Five of these possible acquisitions are within Monro's existing market footprint, he said, with the others in adjacent markets.
Monro expects to close the deal for the 10 Curry's Auto stores by mid-August. Monro said the Curry's stores in northern Virgina and Maryland generate about $18 million in sales annually, with approximately 80 percent coming from auto service and 20 percent tires. The deal will boost Monro's presence in the Washington, D.C., area to roughly 50 stores, including 35 Mr. Tire locations.
Mr. Van Heel said Monro is back in the acquisition market after taking a six-month break to integrate its fiscal 2013 acquisitions—principally Ken Towery's Tire & Auto Service of Louisville, Ky. (27 stores); Enger Auto Service & Tires of Mentor, Ohio (11 stores); Tire King Complete Car Care of Durham, N.C. (nine stores); and Tire Barn Warehouse of Anderson, Ind. (31 stores)
"Based on the current transaction, the current macro environment and our existing (non-disclosure agreements), we think the acquisition environment can heat up further in the second half of the year," Mr. Van Heel said.
"We have plenty of liquidity combined with strong cash flow to complete these deals and remain very disciplined on the prices we pay with 7 to 7.5 times EBITDA, or about 80 percent of sales being our key metric," he said. "Importantly, we continue to compete only with the sellers' expectations in these deals."
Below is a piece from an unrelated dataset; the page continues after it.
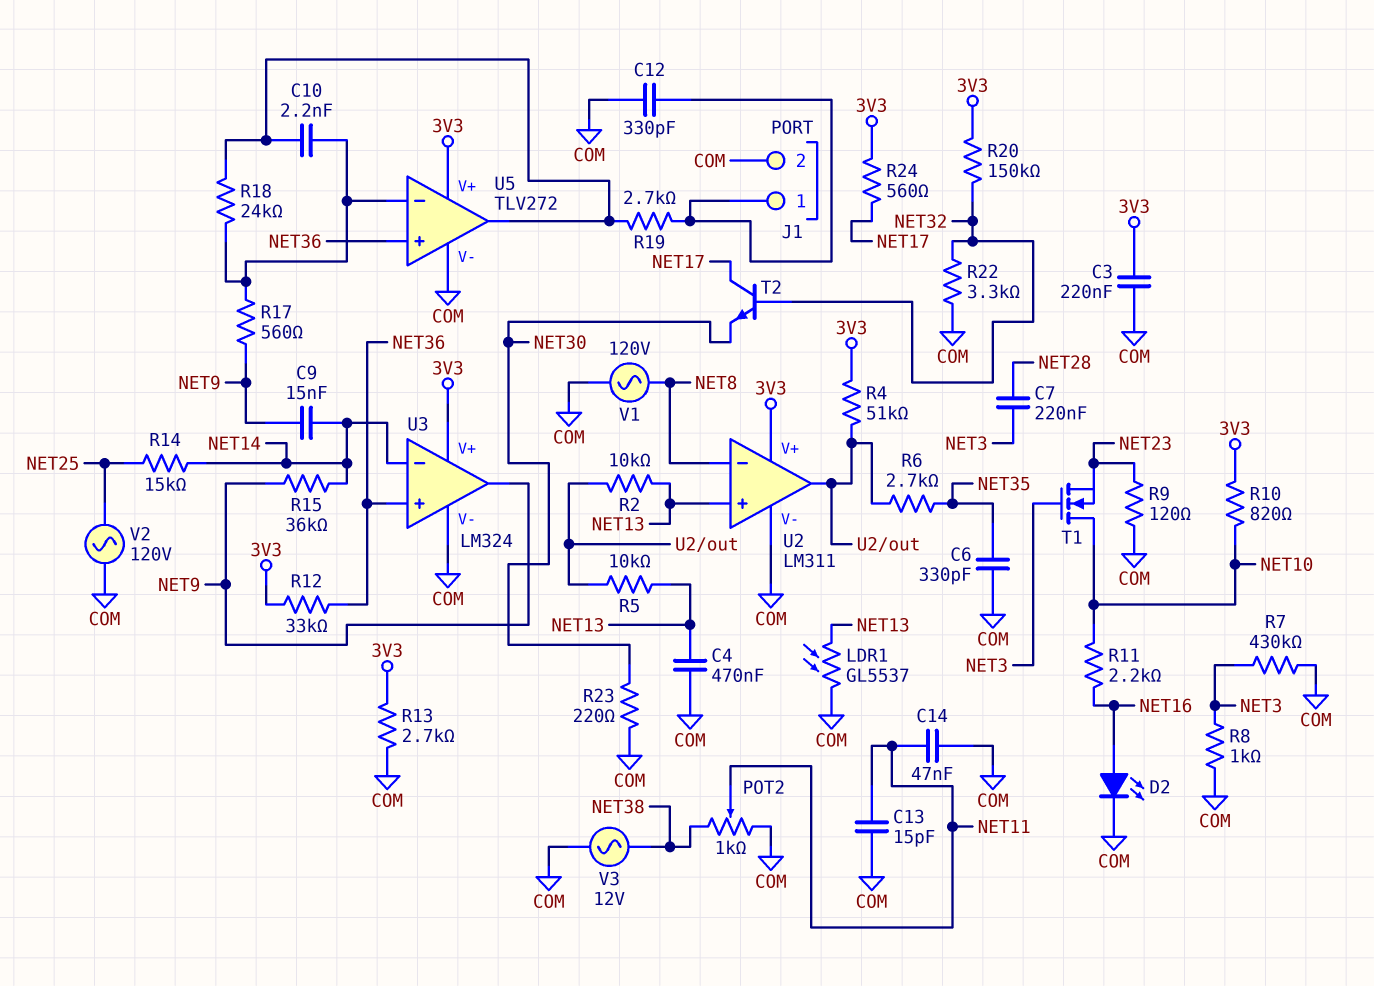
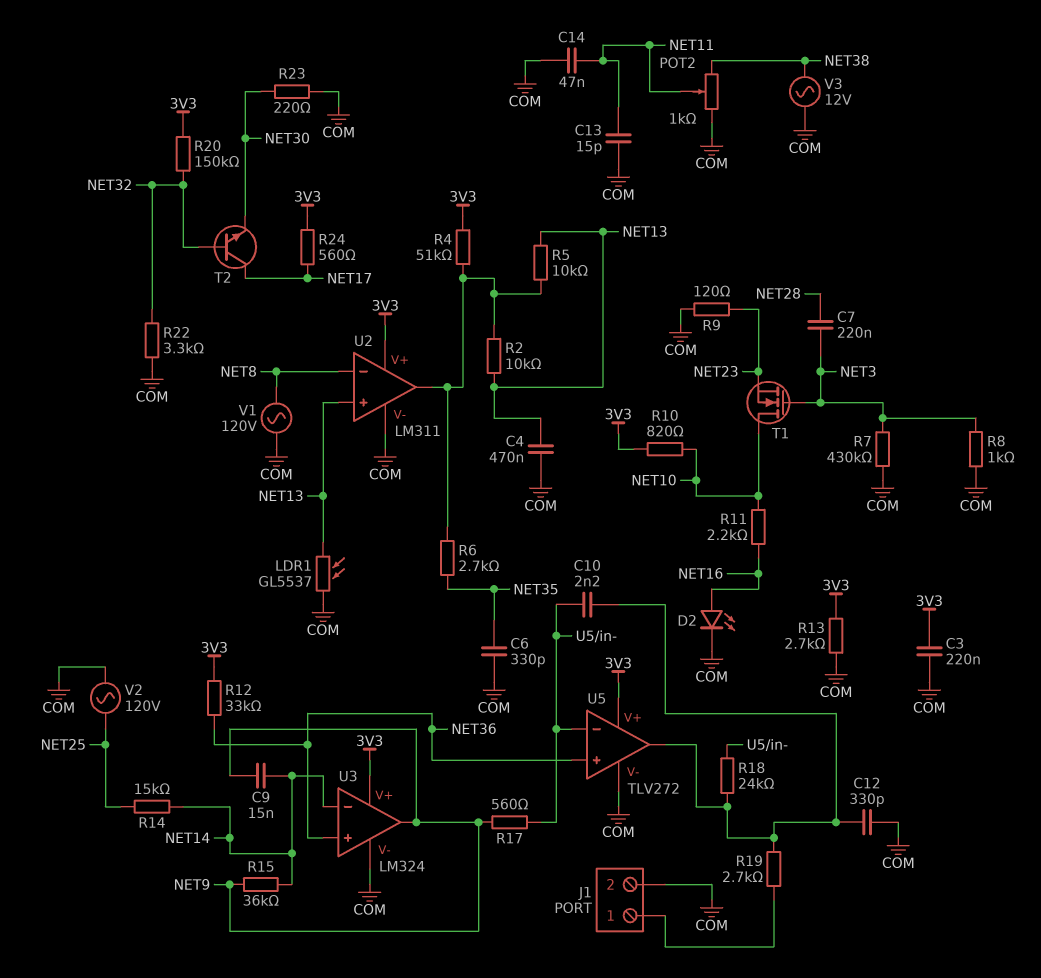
C12: 330pF (COM, J1/1) -> 330pF (COM, U5/out)

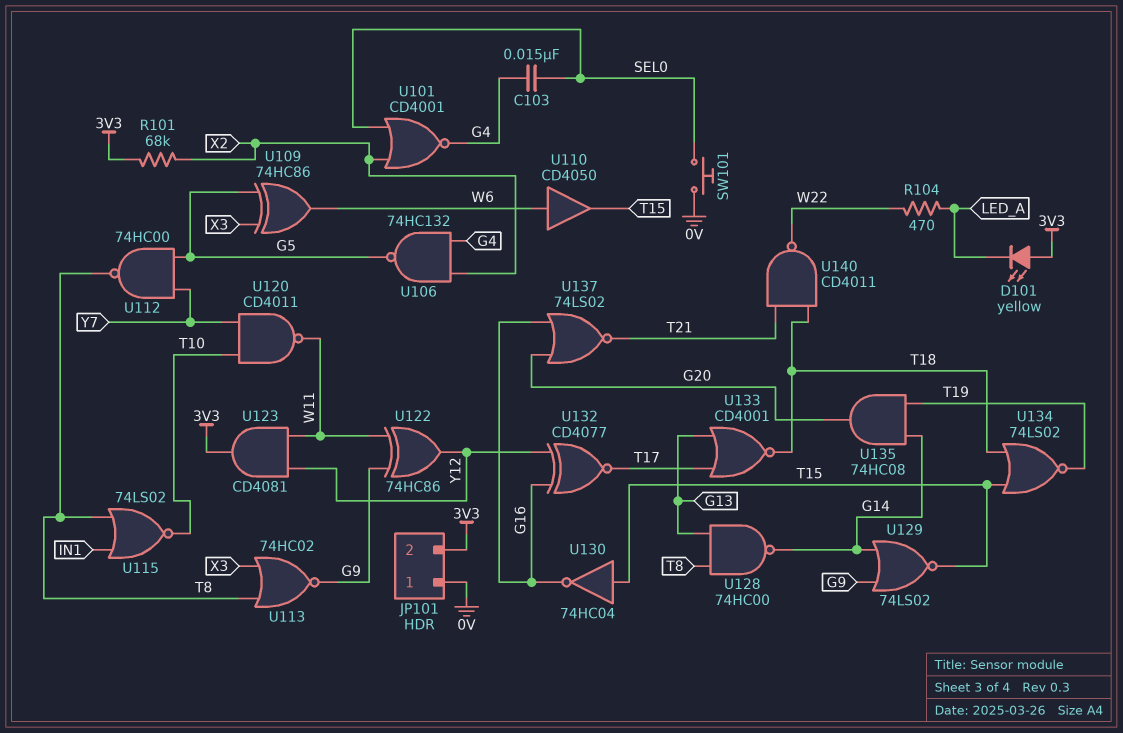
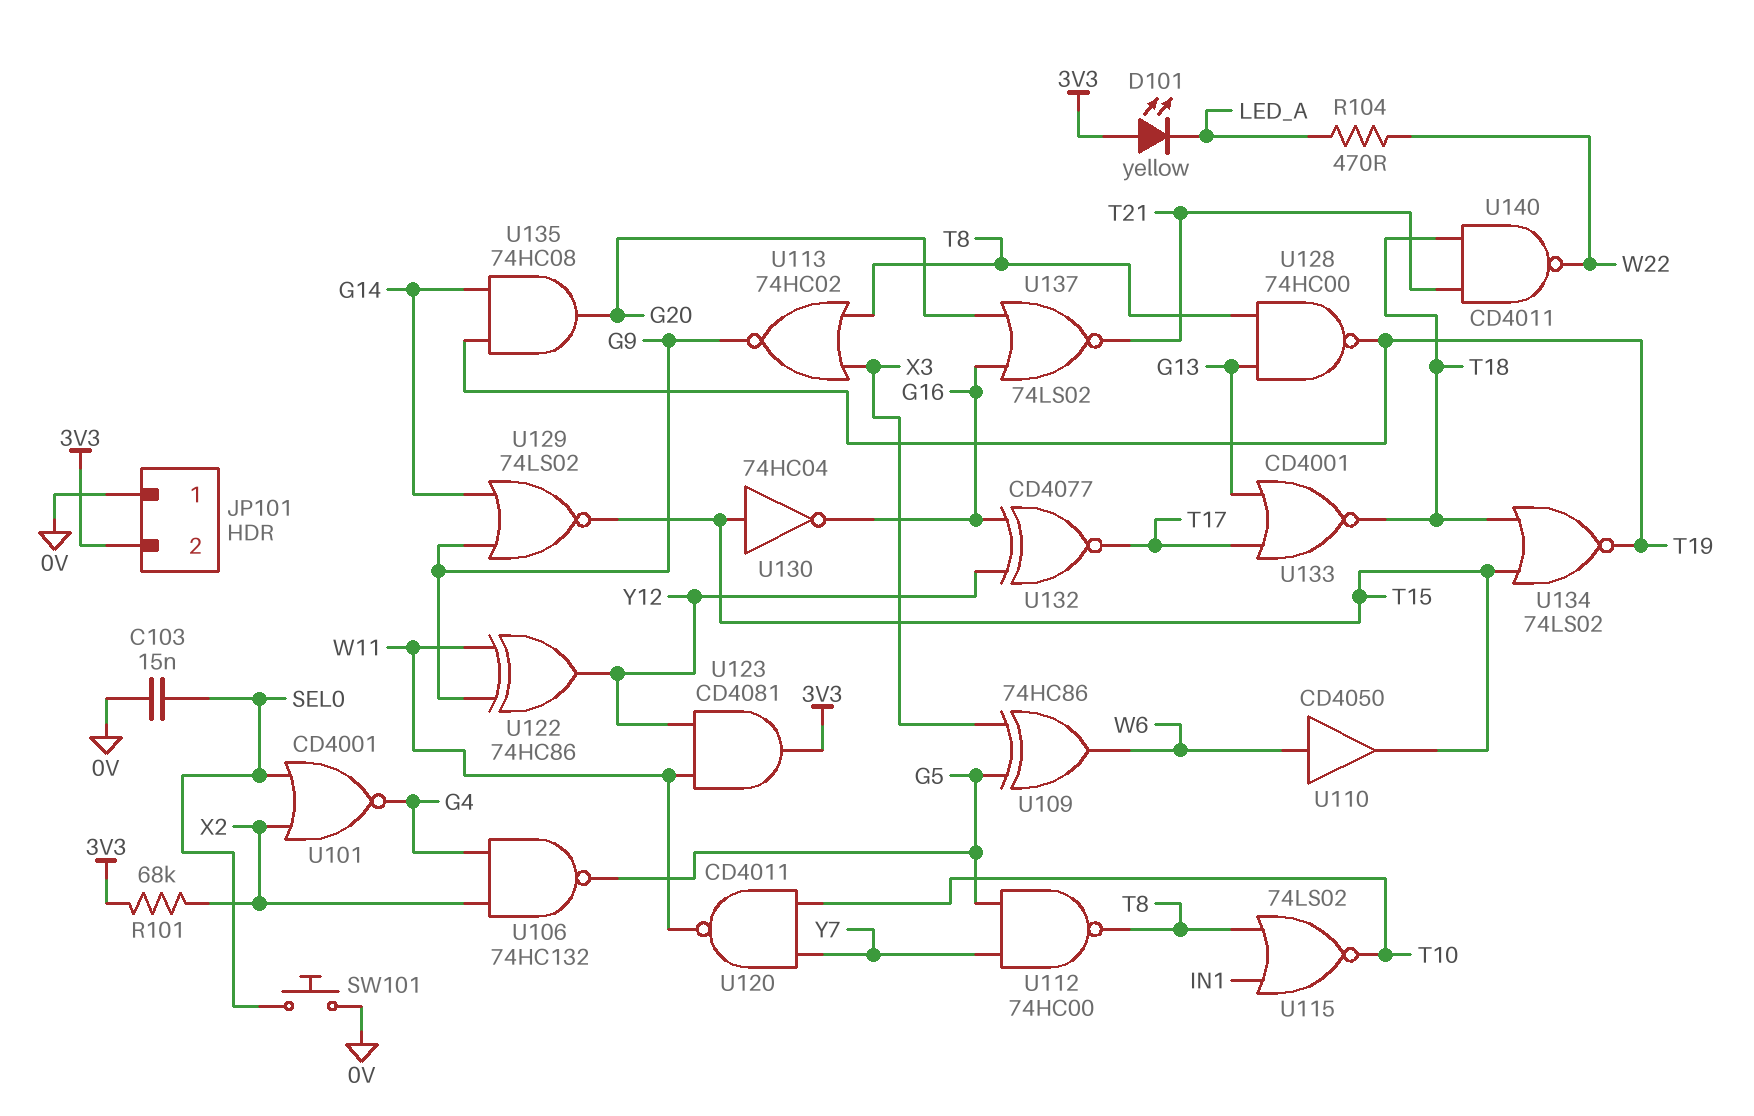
C103: 15nF (G4, SEL0) -> 15nF (0V, SEL0)
U128: NAND 74HC00 (in G13, in T8, out G14) -> NAND 74HC00 (in G13, in T8, out T19)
Commenting on the Curry's deal, Mr. Van Heel said the business' sales mix heavily skewed to the auto service side does not signal a shift away from the company's acquisition strategy.
"Our multi-branding strategy allows us to have that kind of flexibility as we approach acquisition candidates,…" he said, adding that, in general, four out of five businesses Monro considers for acquisition are predominantly tire retailers.